Inventory: A Memoir

Image of Inventory: A Memoir
Author(s): 
Release Date: 
August 4, 2020
Publisher/Imprint: 
Farrar, Straus and Giroux
Pages: 
416
Reviewed by: 

In boyhood, enthralled by an old radio recovered from a dump, Darran Anderson accessed “the world of adults . . .  slowly trying, slowly learning, to translate.” Like signs which always have “meanings, resonances, contexts,” lives are translated. Thus, Anderson, born in Derry during the Troubles, writes the “contradictory, complex, nuanced” lives that made his own, not one of them fitting “where ideologues place them.” He tells his own story and Derry’s as he translates its fascinating people.

Death enters Anderson’s life early, like “a shadow world,” when a young friend is killed playing in the street. His memoir ends walking the Foyle River after a cousin’s son, Andrew, goes missing. Suicide was and is “by far the biggest killer of male Derry youths. . . . a voiceless epidemic.” It takes Needles, Anderson’s paternal grandmother. He writes, “We search in complex fates for single notes that will chime with us. Suicide, however, is a plural thing, even in the death of a single person.”

Anderson likens Derry to “the púca, shapeshifters inhabiting the grey area between good and evil. The land we inhabited was the same . . . beautiful, enticing but it could turn at any moment.” There was a time when “talking about what happened in the Troubles could get you killed. . . . Now people do not talk for fear of rocking the boat.” He doesn’t spare us the horror: “A schoolboy is beaten to death and dumped in a sinkhole. A terribly injured musician, his bandmates shot to death or blown apart around him, crawls across a field and notices a crescent moon in the sky. . . . A thirteen-year-old boy, throwing stones at the army, is shot through the face. Then a fifty-year-old mother of nine children . . . A young secretary survives a bomb at her work and dies from another in a pub. A seven-year-old girl tries to lift her eighteen-month-old sister, killed by an IRA sniper’s bullet. A fourteen-year-old schoolgirl, collecting rubber bullets as souvenirs, is shot by a soldier in Abby Street.”

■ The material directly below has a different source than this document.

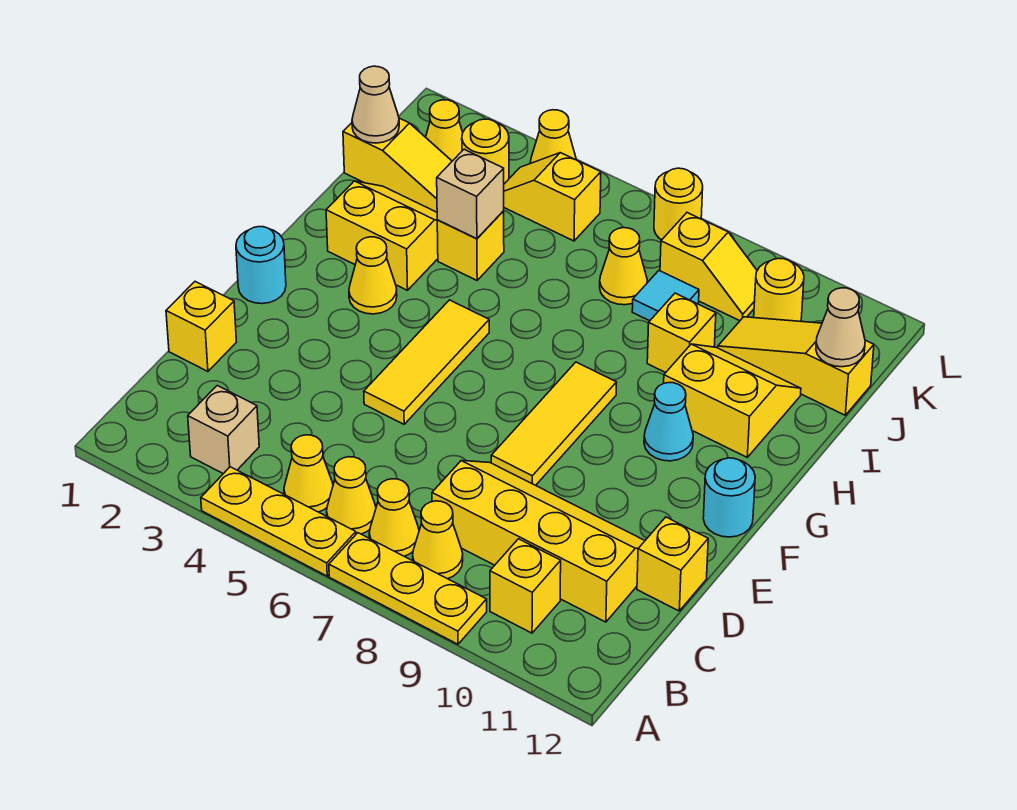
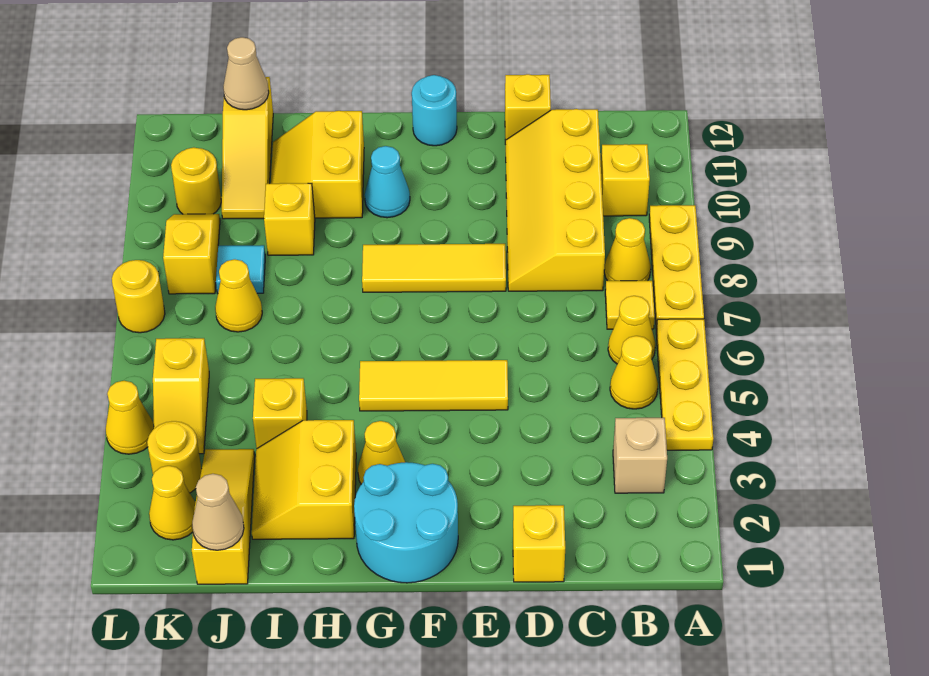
yellow 1x1 cone [369,479,419,556] -> yellow 1x1 tile [605,281,655,329]
cyan 1x1 round brick [236,227,286,304] -> cyan 2x2 round brick [354,462,458,583]
tan 1x1 brick [437,149,504,239] -> none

But Anderson draws us into people’s lives in a way that undercuts the exceptionalism of such pain, either in his own life, which he almost ends, or Derry’s, after 40 years. His parents were hippies who took him to “ban the bomb” marches. Anderson didn’t understand their pacifism. Later he learned that his dad, age 14 on Bloody Sunday, had spent time in the Maze, the infamous prison where IRA members were held and often died on hunger strike.

Anderson understands later that his father’s gift to him was to break the cycle. We meet Anderson’s paternal and maternal grandparents. Anderson’s maternal grandfather, Anthony, for instance, was from “generations of hardworking Donegal peasants.” Tipped off, the BBC interviewed him on his “days smuggling on the Foyle during the Second World War, from the Free State to the North.” They couldn’t use any of it because Anthony’s stories had no end. You were not “hooked by what he said as much as pummeled by it.”

He whacked his nine kids and was so cheap he shut the engine off going downhill. In old age, confined to a few rooms, Anderson listens to Anthony’s “long and tangential stories.” His “elemental force was gone and in its place was a forgery of what he had once unconsciously been.” He’d taken to his bed: “my grandfather could walk but simply gave up on it one day . . . maybe there wasn’t a single answer, more of a dialogue that he decided to spectate at, even though it was his own life.”

When Anderson was learning writing at school, he noticed “I could write the characters of others in my head . . . but I struggled with seeing myself.” Later, “living the life of the poet in the garret, a century after it was fashionable,” he finds himself writing the commentaries going on in his head. It wasn’t productive. Sometime after leaving Derry, a time not recounted in the book, Anderson must have discovered again his childhood skill: ability to write the stories of others.

It is how he writes his own story in this memoir.  

When Anderson meets young Andrew, before he disappears into the Foyle, he doesn’t offer words, which he considers inadequate. He offers silence. It is just such honesty and respect that enables Anderson to see himself and Derry through characters he writes, with insight, patience, and care.